Fixing issues with working capital
Identifying an issue with working capital management is one thing. Doing something about it is another. If you recognise any of sign of an issue – holding too much stock, cash tied up in equipment, pressure from suppliers to pay faster, or a greater reliance on bank overdraft – a number of actions will need to be taken including:
Ensuring senior accountability and operational responsibility for working capital management
Being proactive in all areas of working capital management, from sales forecasting through to cash collection
Prioritising attention and effort through ongoing segmentation of customers, suppliers and inventory
Using a short-term cashflow forecast as a proactive management tool, not a retrospective measure of cash
Setting cash and working capital targets – monitoring them using a combination of simple key performance indicators and cash calls
Focusing on the day-to-day and not just the period end.
Bookkeeping and accounting systems need verification. Consideration needs to be given to how easy it was to gather financial data to conduct the legal audit. When you can’t access accurate financial data quickly, you run the risk of letting problems spiral out of control before you are aware of them.
Sources of advice
Undertaking a legal audit will require specialist advisors.
The BPIF offers members a number of services that can help with advice on health and safety, human resources, environment, and legal matters (www.britishprint.com/membership-services). Another body that may be able to offer advice is the Federation of Small Businesses (www.fsb.org.uk/benefits).
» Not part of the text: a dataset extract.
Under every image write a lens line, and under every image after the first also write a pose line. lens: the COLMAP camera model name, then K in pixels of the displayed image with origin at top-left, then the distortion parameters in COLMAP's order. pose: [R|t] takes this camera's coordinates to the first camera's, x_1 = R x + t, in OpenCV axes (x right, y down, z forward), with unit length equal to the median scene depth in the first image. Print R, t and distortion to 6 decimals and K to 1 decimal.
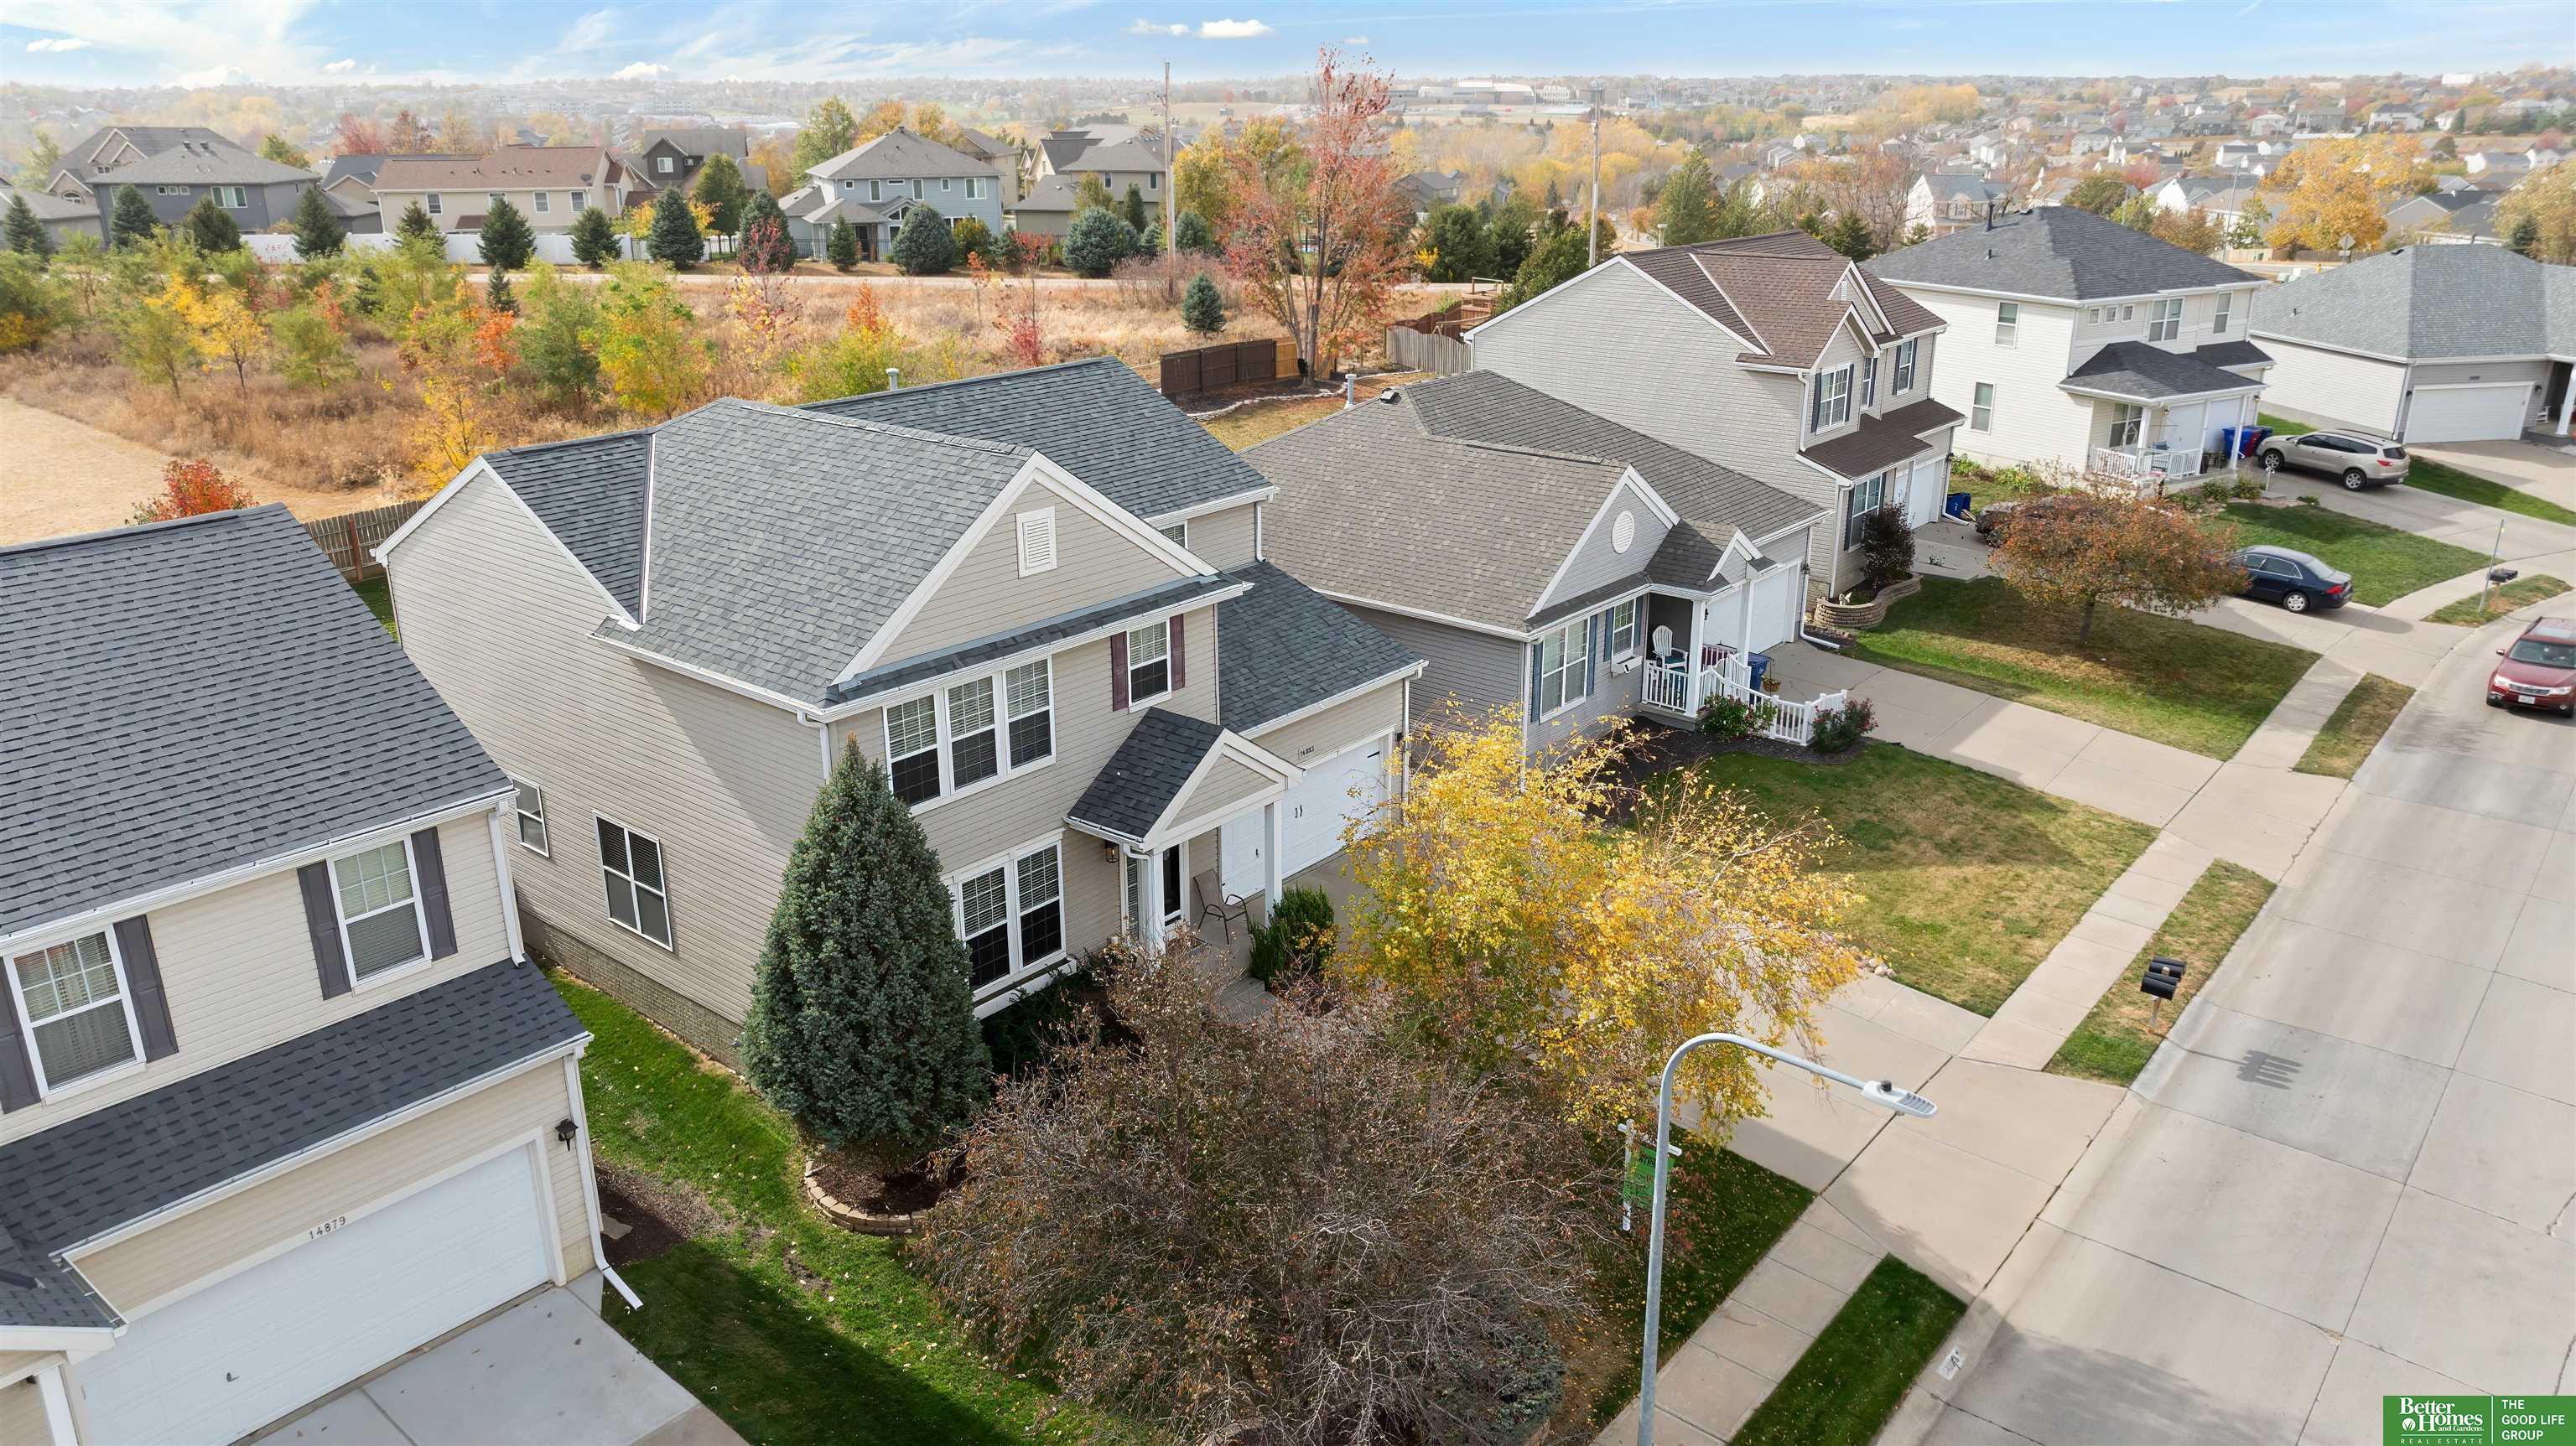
lens RADIAL K [[1817.3, 0, 1279.9], [0, 1817.3, 774.6], [0, 0, 1]] dist [-0.002133, -0.027189]
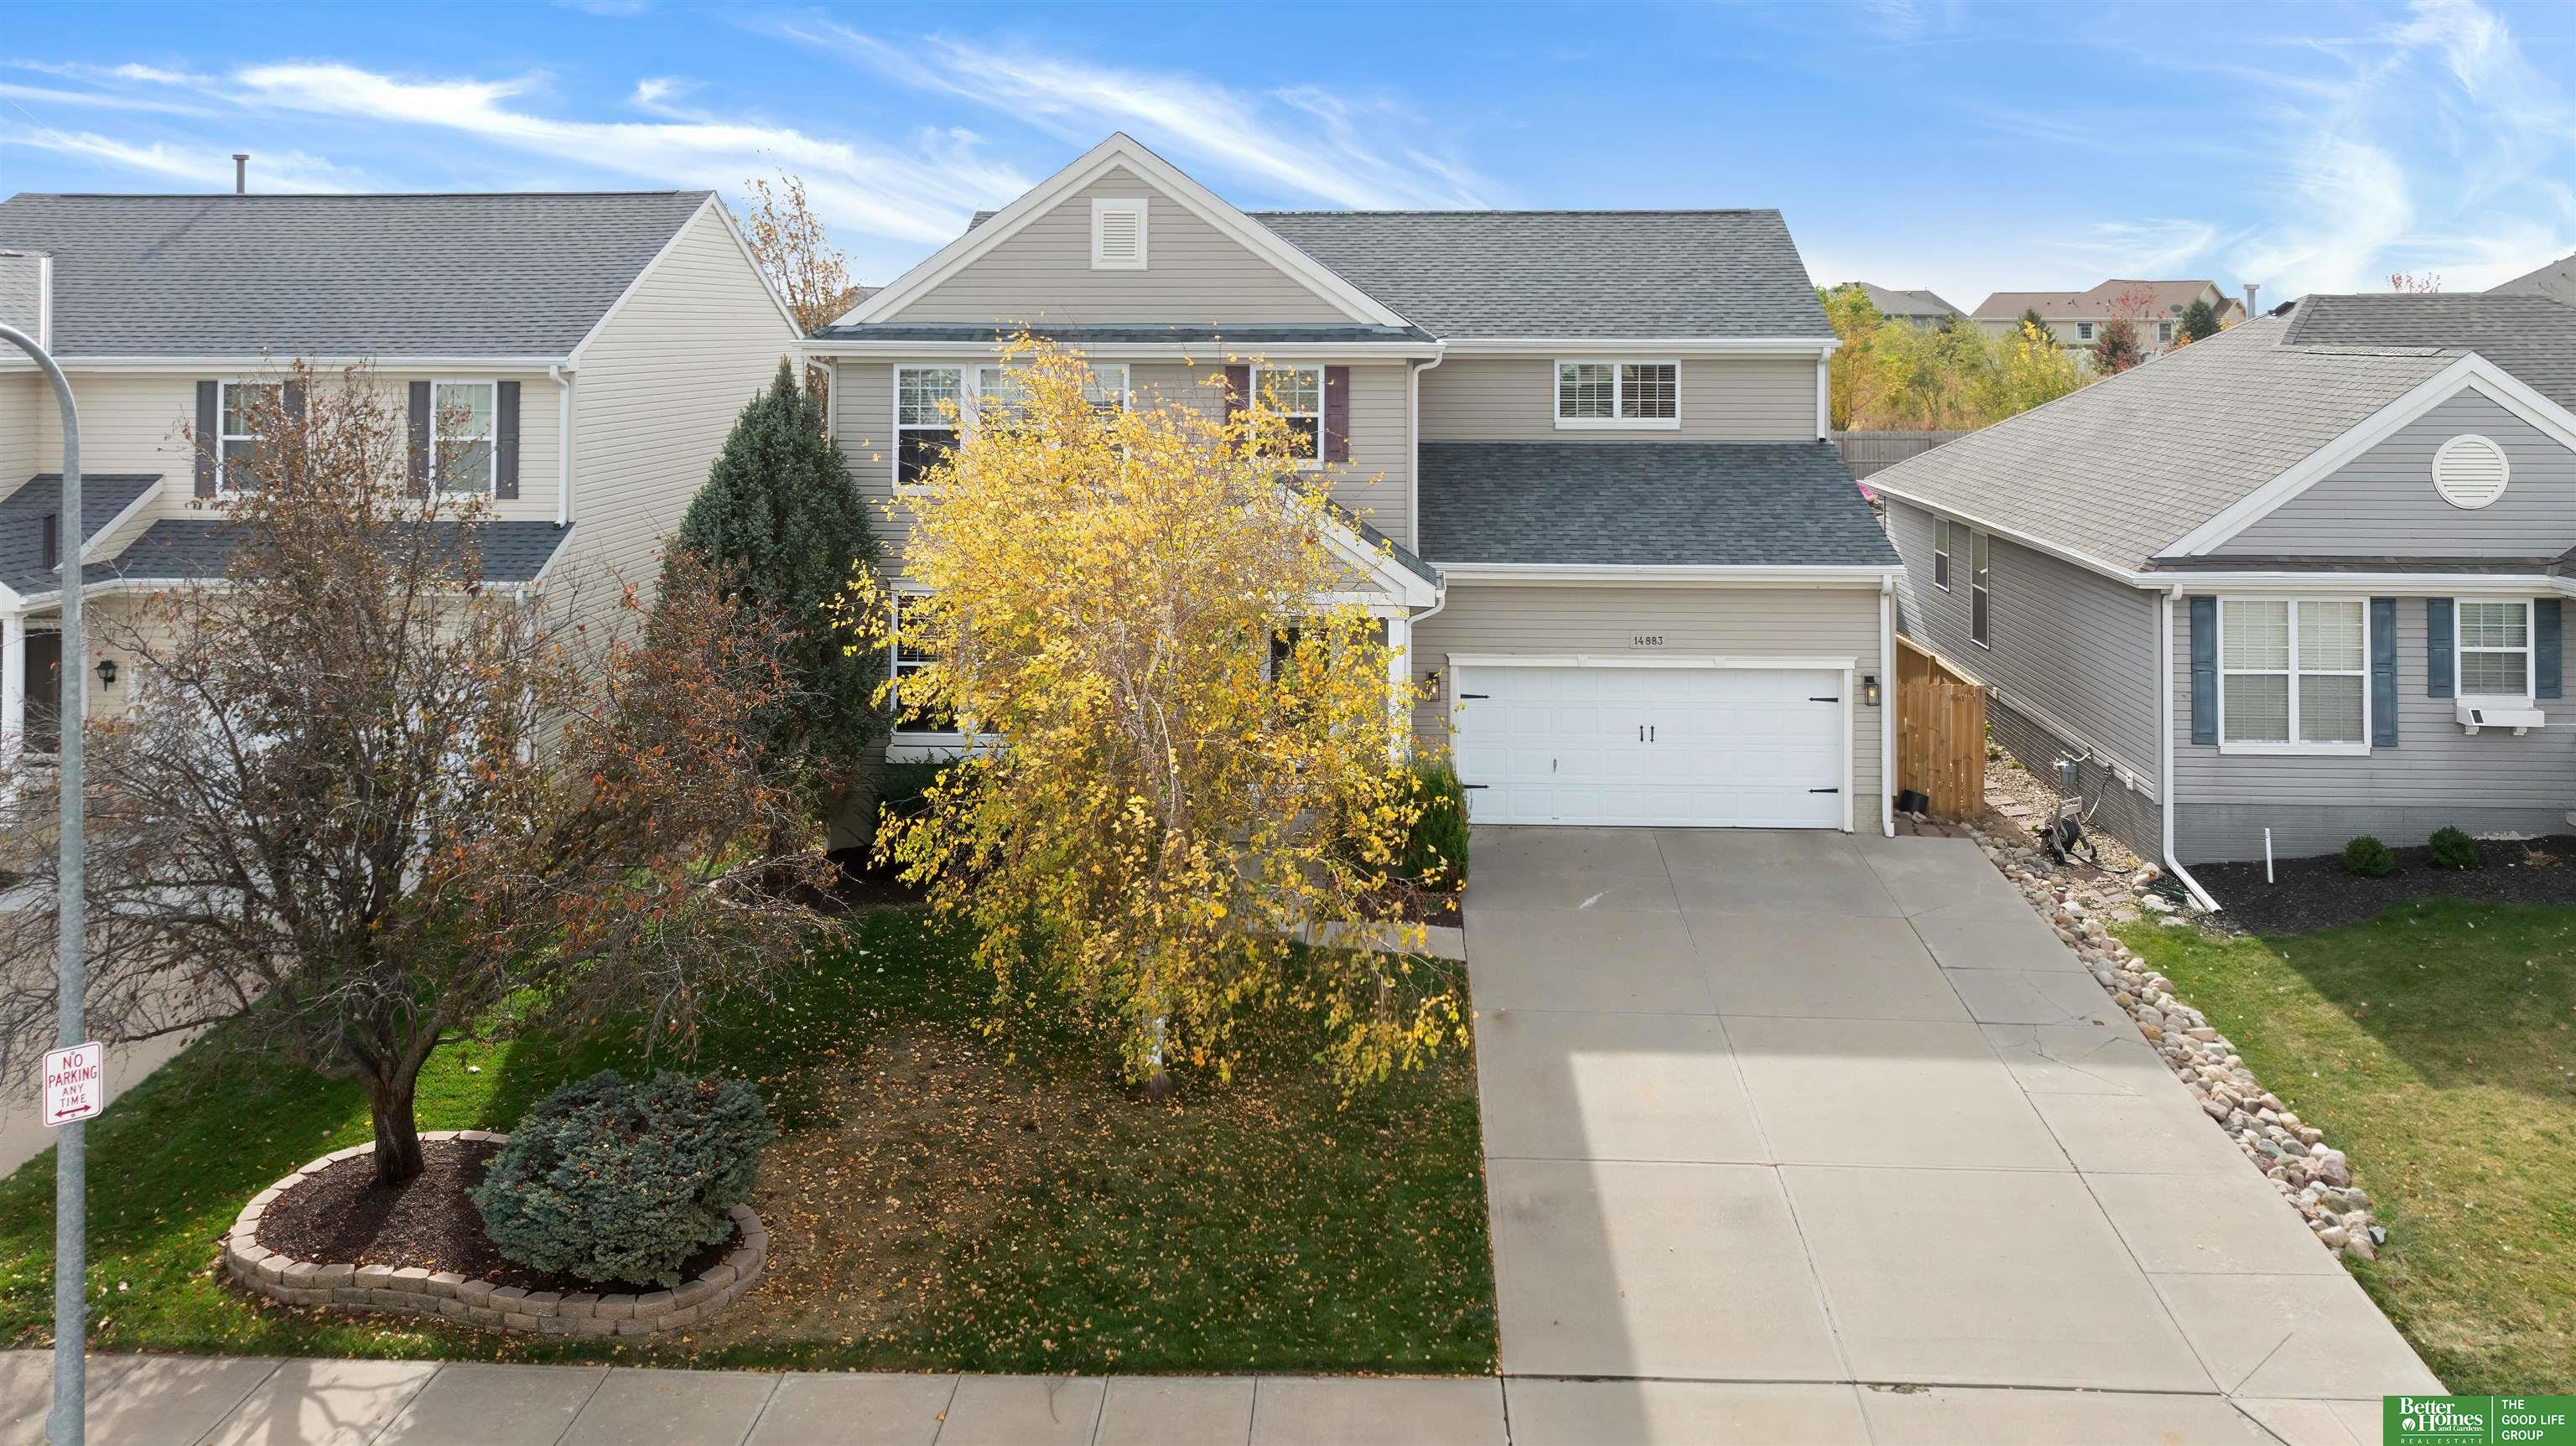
lens RADIAL K [[1893.4, 0, 1287.4], [0, 1893.4, 287.3], [0, 0, 1]] dist [-0.004535, -0.004757]
pose [[0.590211, -0.014541, -0.807118, 0.658201], [-0.292380, 0.928101, -0.230526, 0.087541], [0.752439, 0.372044, 0.543524, 0.538065]]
A good specialist lawyer and accountant is essential. Either ask for recommendations or seek a lawyer from the Law Society’s website at (solicitors.lawsociety.org.uk). It’s possible to drill down by location and area of speciality. In terms of accountants, they can be found via one of the professional accounting bodies, such as the Association of Chartered Certified Accountants, the Institute of Chartered Accountants in England and Wales and the Institute of Chartered Accountants of Scotland.